--- Task input Enclosed Below ---
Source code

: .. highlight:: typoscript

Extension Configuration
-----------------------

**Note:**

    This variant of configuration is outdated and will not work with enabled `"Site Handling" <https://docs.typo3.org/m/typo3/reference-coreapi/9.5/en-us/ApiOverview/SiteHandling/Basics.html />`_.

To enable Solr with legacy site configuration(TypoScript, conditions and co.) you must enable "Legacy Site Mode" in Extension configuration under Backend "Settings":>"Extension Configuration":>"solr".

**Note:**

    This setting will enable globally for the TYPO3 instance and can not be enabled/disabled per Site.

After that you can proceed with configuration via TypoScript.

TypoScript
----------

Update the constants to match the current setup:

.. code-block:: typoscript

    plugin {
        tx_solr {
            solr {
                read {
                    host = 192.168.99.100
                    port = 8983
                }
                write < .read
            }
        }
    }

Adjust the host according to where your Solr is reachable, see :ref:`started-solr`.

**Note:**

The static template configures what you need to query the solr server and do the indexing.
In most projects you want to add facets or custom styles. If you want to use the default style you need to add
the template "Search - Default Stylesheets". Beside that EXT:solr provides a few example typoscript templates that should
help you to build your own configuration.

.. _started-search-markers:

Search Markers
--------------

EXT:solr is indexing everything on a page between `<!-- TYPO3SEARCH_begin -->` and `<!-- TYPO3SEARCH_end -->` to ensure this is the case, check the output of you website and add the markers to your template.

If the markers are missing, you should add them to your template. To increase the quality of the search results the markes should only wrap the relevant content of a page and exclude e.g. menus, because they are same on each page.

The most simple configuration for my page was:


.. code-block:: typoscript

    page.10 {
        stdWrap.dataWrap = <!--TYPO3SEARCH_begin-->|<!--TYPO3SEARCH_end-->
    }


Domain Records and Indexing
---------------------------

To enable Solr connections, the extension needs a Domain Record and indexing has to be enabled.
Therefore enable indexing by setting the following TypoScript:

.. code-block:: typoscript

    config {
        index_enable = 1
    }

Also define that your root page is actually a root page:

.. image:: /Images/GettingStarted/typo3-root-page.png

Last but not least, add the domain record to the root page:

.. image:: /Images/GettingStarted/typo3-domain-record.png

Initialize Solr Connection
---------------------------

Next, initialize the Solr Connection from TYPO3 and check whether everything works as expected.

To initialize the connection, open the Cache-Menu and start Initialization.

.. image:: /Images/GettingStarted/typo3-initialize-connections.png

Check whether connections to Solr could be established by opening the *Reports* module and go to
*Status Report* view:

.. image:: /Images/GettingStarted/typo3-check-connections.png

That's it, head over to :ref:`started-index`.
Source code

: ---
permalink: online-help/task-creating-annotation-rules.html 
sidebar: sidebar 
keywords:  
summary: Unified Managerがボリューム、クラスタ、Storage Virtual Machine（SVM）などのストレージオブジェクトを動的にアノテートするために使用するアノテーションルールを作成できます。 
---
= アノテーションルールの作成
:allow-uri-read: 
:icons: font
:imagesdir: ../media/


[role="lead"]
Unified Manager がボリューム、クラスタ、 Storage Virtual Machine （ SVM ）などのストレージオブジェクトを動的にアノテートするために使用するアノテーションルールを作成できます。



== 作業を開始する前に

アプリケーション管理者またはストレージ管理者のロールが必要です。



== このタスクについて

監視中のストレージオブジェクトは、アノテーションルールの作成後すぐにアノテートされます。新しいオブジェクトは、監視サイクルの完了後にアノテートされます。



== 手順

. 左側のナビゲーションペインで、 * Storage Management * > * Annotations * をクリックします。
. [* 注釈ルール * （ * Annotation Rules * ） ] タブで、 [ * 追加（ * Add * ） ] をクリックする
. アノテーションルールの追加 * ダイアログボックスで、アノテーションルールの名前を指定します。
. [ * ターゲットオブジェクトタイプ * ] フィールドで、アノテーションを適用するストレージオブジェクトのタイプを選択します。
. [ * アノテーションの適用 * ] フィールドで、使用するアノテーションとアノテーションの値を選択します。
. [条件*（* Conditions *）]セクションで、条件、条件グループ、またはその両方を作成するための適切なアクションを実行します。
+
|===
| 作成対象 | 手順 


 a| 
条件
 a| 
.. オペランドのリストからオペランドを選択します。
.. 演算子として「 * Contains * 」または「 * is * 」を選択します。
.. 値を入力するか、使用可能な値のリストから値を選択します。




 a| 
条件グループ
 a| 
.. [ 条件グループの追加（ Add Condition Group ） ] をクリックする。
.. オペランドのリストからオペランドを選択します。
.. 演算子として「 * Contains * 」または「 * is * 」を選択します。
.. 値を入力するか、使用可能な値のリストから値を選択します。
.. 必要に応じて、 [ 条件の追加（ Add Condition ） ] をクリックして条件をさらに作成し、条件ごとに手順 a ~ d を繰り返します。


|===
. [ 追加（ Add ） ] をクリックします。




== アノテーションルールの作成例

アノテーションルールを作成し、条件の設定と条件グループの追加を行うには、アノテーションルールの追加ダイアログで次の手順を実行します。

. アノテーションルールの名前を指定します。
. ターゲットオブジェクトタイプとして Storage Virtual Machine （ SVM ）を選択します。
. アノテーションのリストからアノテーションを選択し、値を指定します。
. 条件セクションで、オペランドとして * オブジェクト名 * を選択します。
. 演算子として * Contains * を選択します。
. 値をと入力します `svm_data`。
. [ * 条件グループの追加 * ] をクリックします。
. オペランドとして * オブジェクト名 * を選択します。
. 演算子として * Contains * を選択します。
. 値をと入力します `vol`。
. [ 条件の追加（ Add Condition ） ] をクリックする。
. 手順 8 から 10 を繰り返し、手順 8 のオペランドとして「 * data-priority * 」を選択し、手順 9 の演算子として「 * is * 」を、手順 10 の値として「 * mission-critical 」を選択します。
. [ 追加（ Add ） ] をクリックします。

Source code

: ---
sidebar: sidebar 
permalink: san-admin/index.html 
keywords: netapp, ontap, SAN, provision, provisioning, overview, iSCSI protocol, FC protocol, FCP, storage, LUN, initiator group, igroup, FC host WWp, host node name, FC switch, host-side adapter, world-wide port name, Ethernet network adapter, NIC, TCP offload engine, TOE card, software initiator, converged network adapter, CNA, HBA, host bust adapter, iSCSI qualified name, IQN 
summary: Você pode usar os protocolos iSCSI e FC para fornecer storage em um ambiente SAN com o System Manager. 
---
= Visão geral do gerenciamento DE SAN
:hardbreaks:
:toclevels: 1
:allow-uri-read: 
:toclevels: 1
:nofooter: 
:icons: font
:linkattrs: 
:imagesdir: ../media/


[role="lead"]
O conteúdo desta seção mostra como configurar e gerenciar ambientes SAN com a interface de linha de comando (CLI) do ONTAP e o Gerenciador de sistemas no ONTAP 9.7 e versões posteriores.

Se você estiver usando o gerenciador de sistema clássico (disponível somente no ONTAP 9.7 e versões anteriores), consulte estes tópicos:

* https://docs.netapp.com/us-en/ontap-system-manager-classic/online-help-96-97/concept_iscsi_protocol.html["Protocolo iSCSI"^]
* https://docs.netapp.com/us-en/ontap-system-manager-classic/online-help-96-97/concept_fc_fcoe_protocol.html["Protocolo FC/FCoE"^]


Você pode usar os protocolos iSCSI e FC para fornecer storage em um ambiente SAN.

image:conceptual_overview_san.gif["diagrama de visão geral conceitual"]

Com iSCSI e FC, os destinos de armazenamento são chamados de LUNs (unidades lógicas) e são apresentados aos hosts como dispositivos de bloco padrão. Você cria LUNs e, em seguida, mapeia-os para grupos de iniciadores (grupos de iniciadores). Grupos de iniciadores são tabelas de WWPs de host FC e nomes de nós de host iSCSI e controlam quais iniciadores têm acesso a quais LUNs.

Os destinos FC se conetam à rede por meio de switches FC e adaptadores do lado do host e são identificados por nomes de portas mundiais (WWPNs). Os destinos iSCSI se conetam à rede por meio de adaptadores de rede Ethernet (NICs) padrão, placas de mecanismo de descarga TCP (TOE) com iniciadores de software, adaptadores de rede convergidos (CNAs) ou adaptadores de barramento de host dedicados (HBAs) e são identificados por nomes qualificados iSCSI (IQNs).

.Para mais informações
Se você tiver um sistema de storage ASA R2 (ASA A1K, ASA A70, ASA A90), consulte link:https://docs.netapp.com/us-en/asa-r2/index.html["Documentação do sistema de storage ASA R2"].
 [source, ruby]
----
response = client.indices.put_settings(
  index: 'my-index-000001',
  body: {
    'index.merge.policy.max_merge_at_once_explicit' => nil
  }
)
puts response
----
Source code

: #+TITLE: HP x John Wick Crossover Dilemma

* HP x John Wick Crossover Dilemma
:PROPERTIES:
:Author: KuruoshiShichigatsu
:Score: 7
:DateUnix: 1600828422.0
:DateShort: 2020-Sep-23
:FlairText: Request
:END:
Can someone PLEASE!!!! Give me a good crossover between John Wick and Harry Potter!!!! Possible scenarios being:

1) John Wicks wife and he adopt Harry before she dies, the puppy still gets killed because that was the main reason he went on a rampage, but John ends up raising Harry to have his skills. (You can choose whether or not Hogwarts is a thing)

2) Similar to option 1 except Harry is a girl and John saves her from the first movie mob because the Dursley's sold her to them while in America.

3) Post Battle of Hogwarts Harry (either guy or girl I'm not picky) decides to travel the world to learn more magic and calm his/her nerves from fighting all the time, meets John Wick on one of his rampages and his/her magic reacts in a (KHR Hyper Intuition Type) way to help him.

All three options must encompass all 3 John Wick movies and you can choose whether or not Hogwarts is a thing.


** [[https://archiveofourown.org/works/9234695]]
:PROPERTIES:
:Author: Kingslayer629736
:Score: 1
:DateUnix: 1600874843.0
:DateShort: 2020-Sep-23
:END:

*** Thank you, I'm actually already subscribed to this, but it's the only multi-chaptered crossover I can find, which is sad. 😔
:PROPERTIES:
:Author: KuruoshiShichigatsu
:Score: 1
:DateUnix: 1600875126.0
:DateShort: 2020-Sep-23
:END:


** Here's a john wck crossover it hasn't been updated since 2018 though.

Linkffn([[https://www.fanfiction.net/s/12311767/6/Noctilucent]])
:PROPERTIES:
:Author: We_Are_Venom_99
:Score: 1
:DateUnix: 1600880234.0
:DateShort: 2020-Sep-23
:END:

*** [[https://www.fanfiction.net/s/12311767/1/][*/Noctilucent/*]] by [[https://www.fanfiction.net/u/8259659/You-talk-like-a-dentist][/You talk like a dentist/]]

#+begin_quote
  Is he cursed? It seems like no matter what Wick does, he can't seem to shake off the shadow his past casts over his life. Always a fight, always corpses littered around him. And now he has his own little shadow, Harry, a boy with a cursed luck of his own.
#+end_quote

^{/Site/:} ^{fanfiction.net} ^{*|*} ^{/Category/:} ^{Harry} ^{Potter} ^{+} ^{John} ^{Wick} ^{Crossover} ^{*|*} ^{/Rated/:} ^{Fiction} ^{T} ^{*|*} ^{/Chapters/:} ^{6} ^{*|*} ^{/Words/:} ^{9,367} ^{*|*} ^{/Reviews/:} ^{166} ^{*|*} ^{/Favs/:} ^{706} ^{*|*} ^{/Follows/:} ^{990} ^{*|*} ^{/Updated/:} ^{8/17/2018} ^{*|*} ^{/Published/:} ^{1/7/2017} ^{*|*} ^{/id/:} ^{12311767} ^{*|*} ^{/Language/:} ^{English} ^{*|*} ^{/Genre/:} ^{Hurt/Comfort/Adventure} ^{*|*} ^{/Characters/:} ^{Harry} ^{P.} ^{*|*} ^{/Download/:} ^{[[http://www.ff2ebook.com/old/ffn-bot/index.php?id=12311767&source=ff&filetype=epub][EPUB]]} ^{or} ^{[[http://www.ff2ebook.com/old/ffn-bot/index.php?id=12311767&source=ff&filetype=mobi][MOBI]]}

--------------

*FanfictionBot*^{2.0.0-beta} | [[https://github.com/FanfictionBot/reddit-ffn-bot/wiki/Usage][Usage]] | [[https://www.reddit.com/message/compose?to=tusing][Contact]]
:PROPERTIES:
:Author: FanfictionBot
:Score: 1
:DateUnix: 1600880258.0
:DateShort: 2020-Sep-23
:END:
--- End of Enclosed Task input ---
● **Required work**:
Please go line by line through the records above, copying each one that holds the string "your".

● **Answer to this exercise**:
Adjust the host according to where your Solr is reachable, see :ref:`started-solr`.
help you to build your own configuration.
EXT:solr is indexing everything on a page between `<!-- TYPO3SEARCH_begin -->` and `<!-- TYPO3SEARCH_end -->` to ensure this is the case, check the output of you website and add the markers to your template.
If the markers are missing, you should add them to your template. To increase the quality of the search results the markes should only wrap the relevant content of a page and exclude e.g. menus, because they are same on each page.
Also define that your root page is actually a root page:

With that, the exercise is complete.